BEIJING. — The Ministry of Commerce (MOC) said yesterday that it is a “high-probability event” that the country will see a bumper grain harvest in 2020 as ample reserves and stable agricultural production ensure self-sufficiency amid the novel coronavirus disease (COVID-19) pandemic.
“China has seen a pretty long streak of bumper years, with inventories and reserves abundant and grain price consistently stable,” MOC official Wang Bin told a news conference when answering a question regarding domestic concerns over food shortage fueled by bans on food exports by major producers around the world.
China, the world’s top food producer and consumer saw its grain output reach a record high of 664 million tonnes last year, the 16th bumper year in a row, he said.
“By the end of last year, the country had inventories of more than 280 million tonnes of wheat, corn and rice, which will enable complete self-sufficiency as the average annual consumption of grain hovers above 200 million tonnes,” he said.
“The international market’s impact on the country’s grain supply is minimal.”
The country’s grain imports are mainly fodder grains such as soybeans, with imported rice and wheat accounting for only 1 percent and 2 percent of the total domestic consumption, respectively, Wang said.
“Even zero imports will not lead to a shortage of grain supply in China,” he said. “Consumers do not need to worry about the shortage or price spike of grains. They do not need to buy in bulk or hoard food at home.”
Rice is a staple food in China, whose total grain output consists of three parts — early rice, summer grain, and autumn production. Autumn grain crops, which include corn and middle- and late-season rice, account for the bulk of the grain production.
An analysis by the country’s agriculture ministry points to greater early rice acreage and yield, a bumper summer grain harvest, and well-planned purchases of autumn grain this year, all signs of a generally sound trend of the country’s grain production this year, Wang said.
“Wholesale and retail markets around the country have sufficient supply of rice, flour and edible oil, and the prices remain stable,” Wang said.

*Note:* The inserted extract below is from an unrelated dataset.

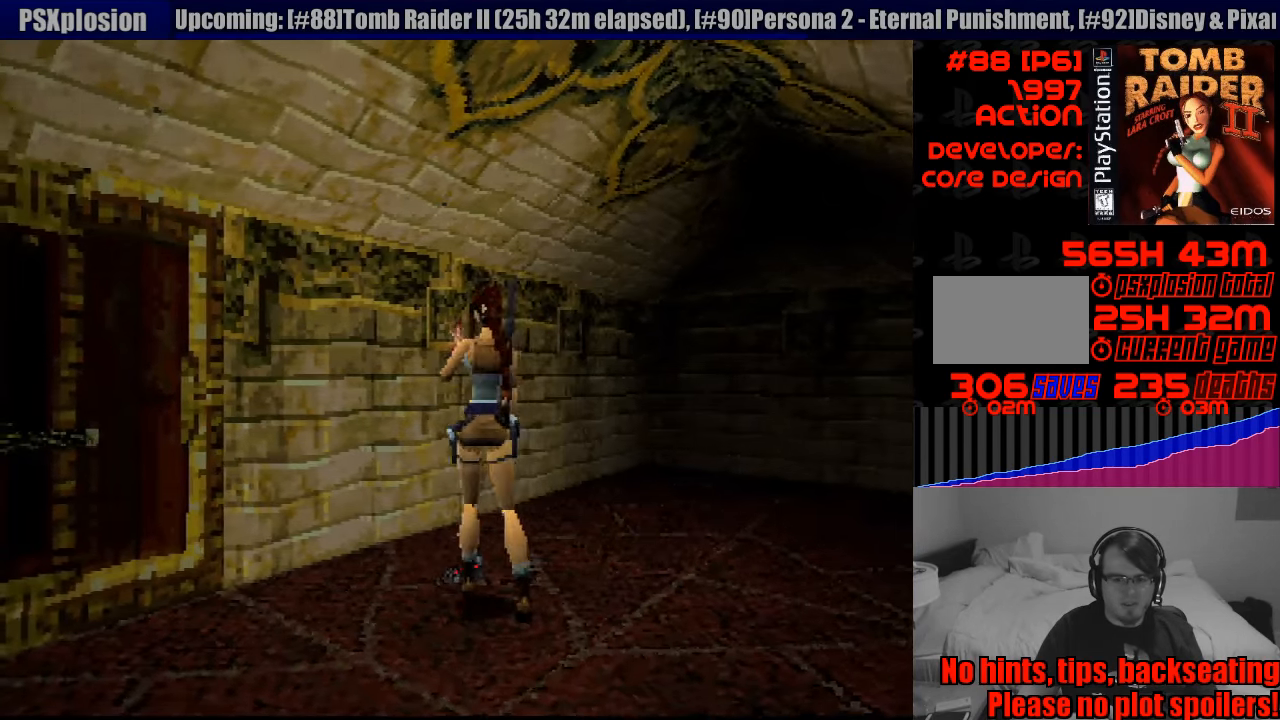
{"buttons": [], "events": [[50, "R1", "up"], [166, "CROSS", "down"], [267, "CROSS", "up"], [350, "CROSS", "down"], [450, "CROSS", "up"]]}
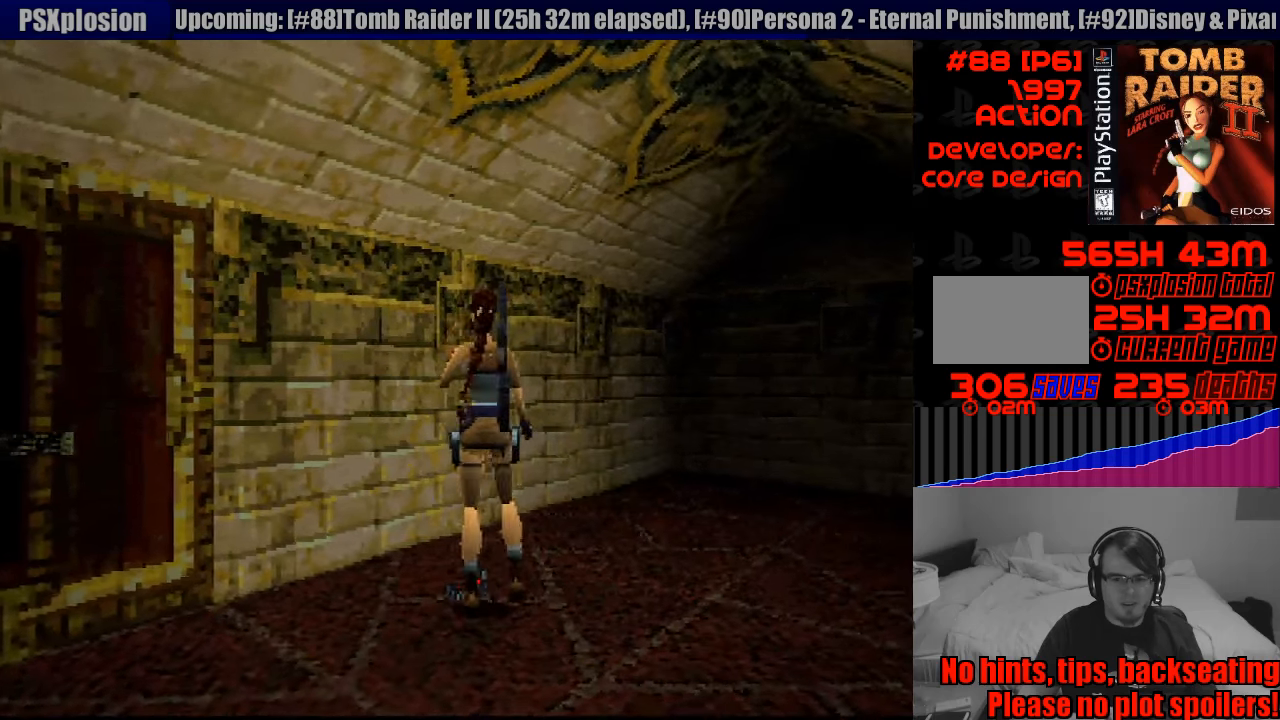
{"buttons": ["CROSS"], "events": [[17, "CROSS", "down"]]}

“Grain production and processing enterprises are resuming production with sound progress, and the sector’s production capacity is sufficient.”
The Covid-19 pandemic prompted multiple countries to throttle the outflow of grains. Kyrgyzstan, for example, imposed a temporary ban on the export of certain types of food products and essential goods over Covid-19 concerns.
The ban list includes wheat, flour, vegetable oil and rice.
“Export bans by some countries were imposed mainly to prioritize domestic food needs, and we do not expect the majority of food exporters to follow suit,” Wang said.
China has already taken multi-pronged measures to ensure stable spring farming.
A special guideline on coordinating the novel coronavirus control measures with spring farming preparation was issued in early March to ensure the country’s agricultural production.
All provincial-level regions should keep their sown areas and grain output stable, on par with that registered last year, and efforts will be made to fully implement support policies such as the minimum purchase price for rice and wheat to motivate farmers to secure a bumper harvest, said the guideline issued by the leading group of the Communist Party of China Central Committee on the prevention and control of the novel coronavirus outbreak.
The Agricultural Development Bank of China, an agricultural policy bank, said in late March that it had provided 22,67 billion yuan (about 3,19 billion US dollars) in loans to support spring farming, with 6,92 billion yuan going to support agricultural means of production such as seeds, fertilisers, agricultural machinery, and agricultural science and technology. — Xinhua.